When we do, we can see distribution strange. There's a big "hole" to SW of main cluster. From lat/lon values & comparing with Google maps, I think cluster is in [Xindian district](https://en.wikipedia.org/wiki/Xindian_District), and that we're looking at roughly [this bounding box](https://www.google.com/maps/place/Xindian+District,+New+Taipei+City,+Taiwan/@24.9665234,121.4967858,8124m/data=!3m1!1e3!4m5!3m4!1s0x346803de337f4fe1:0xe29baf27fbf0968f!8m2!3d24.978282!4d121.5394822), so hole possibly due to terrain (Maria A's point)

In [None]:
hjp = sns.jointplot(x="X6 longitude", y="X5 latitude", data=df)

# Proper mapping-based exploration of data
Let's have a look at our various variables in a lat-lon sense - i.e. on a "proper" map, to see what insights we can glean

In [None]:
varibs = [
    "Y house price of unit area",
    "X3 distance to the nearest MRT station",
    "X4 number of convenience stores",
    "X2 house age",
    "X1 transaction date",
]

fig, axes = plt.subplots(ncols=2, nrows=3, sharex=True, sharey=True, figsize=[10,8],
                         subplot_kw={'projection': ccrs.PlateCarree()})

# Set background color for fig and subplots to sth to help see data
# over full range without changing away from default viridis cmap
back_col = "darkgrey"
fig.patch.set_facecolor(back_col)

# Name lats and lons for convenience
lons = df["X6 longitude"]
lats = df["X5 latitude"]

# Get the (tight) bounds
x0, x1 = lons.min(), lons.max()
y0, y1 = lats.min(), lats.max()
m = 0.01  # Add a margin - set_xmargin / plt.margins seem to be ignored :(

vaxes = axes.flatten()[:-1]  # 5 variables, but 6 axes - make our zip simpler by lopping off!
axes[-1,-1].set_visible(False)  # Hide unused final axis https://stackoverflow.com/a/10035974
for varib, vax in zip(varibs, vaxes):
    plt.sca(vax)
    vax.background_patch.set_facecolor(back_col)  # https://github.com/SciTools/cartopy/issues/880
    vax.set_extent([x0-m, x1+m, y0-m, y1+m], ccrs.PlateCarree())
    
    hs = plt.scatter(lons, lats, c=df[varib], transform=ccrs.PlateCarree(), s=1)
    plt.colorbar(hs)
    
    plt.title(varib)

##### Analysis of map
Interesting! 
* Y: house prices generally max out in Xindian
* X3: fairly radial increase in "distance to nearest MRT" away from Xindian centre
  * Makes ~sense - looks like [Xindian MRT stop is a terminus](https://upload.wikimedia.org/wikipedia/commons/0/0a/Taipei_Metro_geographical_map.svg) - so would get a radial dependence away from that final node
* X4: number of convenience stores *within* Xindian does ~mimic a banana-like feature in there
  * Unclear whether this is causative (house prices depend on # of convenience stores) or correlative (you get more convenience stores where people have disposable income; latter also correlates with house prices)
  * Distinction probably doesn't matter for modelling purposes - either way, given feature seems to show up, prob worth including this as explanatory variable!
* X2: oldest houses (~40 y/o) are in Xindian.
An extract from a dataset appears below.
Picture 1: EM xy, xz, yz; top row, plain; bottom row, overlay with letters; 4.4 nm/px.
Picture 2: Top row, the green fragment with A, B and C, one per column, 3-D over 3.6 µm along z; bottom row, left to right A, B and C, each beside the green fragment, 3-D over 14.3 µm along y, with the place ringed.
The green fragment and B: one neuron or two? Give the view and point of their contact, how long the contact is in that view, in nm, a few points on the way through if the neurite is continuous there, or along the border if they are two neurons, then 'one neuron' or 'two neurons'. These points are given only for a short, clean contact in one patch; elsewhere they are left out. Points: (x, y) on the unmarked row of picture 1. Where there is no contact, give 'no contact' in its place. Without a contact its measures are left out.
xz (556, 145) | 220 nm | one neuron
Then medium age (~30-10 y/o) everywhere. Newest <10 y/o generally near Xindian
* X1: nothing obvious in this view

Does look like there's quite a bit of duplicated info here (X3:X6), so worth being parsimonious about what we throw at the regression. 

Really need a verification chain to work out what is worth including. And thinking carefully about how to correct for "dumb"/meaningless skill inflation obtained by simply adding another variable - aka overfitting.

Prob not worth transforming any of the variables - only contender is poss X3, but that would be just throwing data away?

Will stop here for now - need to get hands dirty with actual modelling next!